Friday’s Council of Australian Governments (COAG) meeting produced a very mixed report card to the Prime Minister’s proposal to absolve itself of public school funding.
Several State premiers baulked at a proposal
made by the PM last week that would see the Federal Government hand the responsibility of public school funding to the States and Territories.
While the Queensland, Victorian and Tasmanian premiers openly condemned the idea, the West Australian Premier, Colin Barnett, said dividing responsibility for state schools and Catholic and independent schools “made sense”.
Also keeping an open mind was NSW Premier, Mike Baird, who said he supported the idea of giving “more autonomy to states” but would push the PM on delivering needs-based Gonski funding in full.
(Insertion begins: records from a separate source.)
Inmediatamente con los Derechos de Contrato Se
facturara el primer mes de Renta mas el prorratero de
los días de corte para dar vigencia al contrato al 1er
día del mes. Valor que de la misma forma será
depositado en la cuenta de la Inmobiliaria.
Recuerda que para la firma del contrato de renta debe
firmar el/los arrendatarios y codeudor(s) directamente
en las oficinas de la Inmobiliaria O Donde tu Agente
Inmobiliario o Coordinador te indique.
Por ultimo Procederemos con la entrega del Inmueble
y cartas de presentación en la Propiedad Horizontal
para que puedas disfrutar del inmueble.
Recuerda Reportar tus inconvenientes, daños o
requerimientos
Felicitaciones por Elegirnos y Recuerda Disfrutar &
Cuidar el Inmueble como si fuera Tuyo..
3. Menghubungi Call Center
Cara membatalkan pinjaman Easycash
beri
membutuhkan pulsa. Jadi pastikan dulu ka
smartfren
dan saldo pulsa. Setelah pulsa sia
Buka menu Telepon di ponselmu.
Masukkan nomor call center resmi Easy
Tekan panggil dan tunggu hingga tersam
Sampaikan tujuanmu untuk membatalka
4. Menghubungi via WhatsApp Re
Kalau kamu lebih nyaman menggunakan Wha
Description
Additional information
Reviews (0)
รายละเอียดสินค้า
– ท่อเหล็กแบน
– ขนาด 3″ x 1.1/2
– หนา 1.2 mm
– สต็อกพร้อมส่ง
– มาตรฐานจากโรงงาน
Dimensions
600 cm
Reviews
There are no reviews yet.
In an interview which was broadcast on ABC on Friday, the Federal Education Minister, Simon Birmingham
, was asked why the Federal Government should end its involvement in public schools while continuing to fund private and Catholic schools.
Birmingham said that the States and Territories were still “overwhelmingly” the funders of public schools, adding that the Federal Government only contributes about 13% towards their funding.
“Yet we have agreements in place that are highly bureaucratic, that don’t give the Federal Government any say in how that is actually utilised,” he said.
“If you are a mum or a dad and you’re concerned about how your school is run or how much funding your school gets, we seem to be increasingly entering a world where the responsibility of whether you should complain to your state minister or the federal minister is blurred.”
Birmingham said such an arrangement was unhelpful for parents and for “accountability in the system”.
“It is far better for those parents to know that 100% of the funding and administrative decisions come from one single level of government, and that level of government is accountable for what happens in their school,” he said.
However, Federal Labor and the Australian Education Union (AEU) accused the Federal Government of effectively taking the axe to public schools, which have a significantly larger portion of disadvantaged and special needs students.
In a statement on Friday, the AEU’s federal president, Correna Haythorpe, said the COAG meeting demonstrated the “total failure of leadership” by Malcolm Turnbull
on properly funding schools.
“It is clear that there is no appetite among State Governments for Mr Turnbull’s bizarre and disastrous proposal for the Federal Government to stop funding public schools and hand over full responsibility to the States,” Haythorpe said.
“Mr Turnbull must now focus on working directly with the States to deliver the full six years of Gonski funding that our schools need.”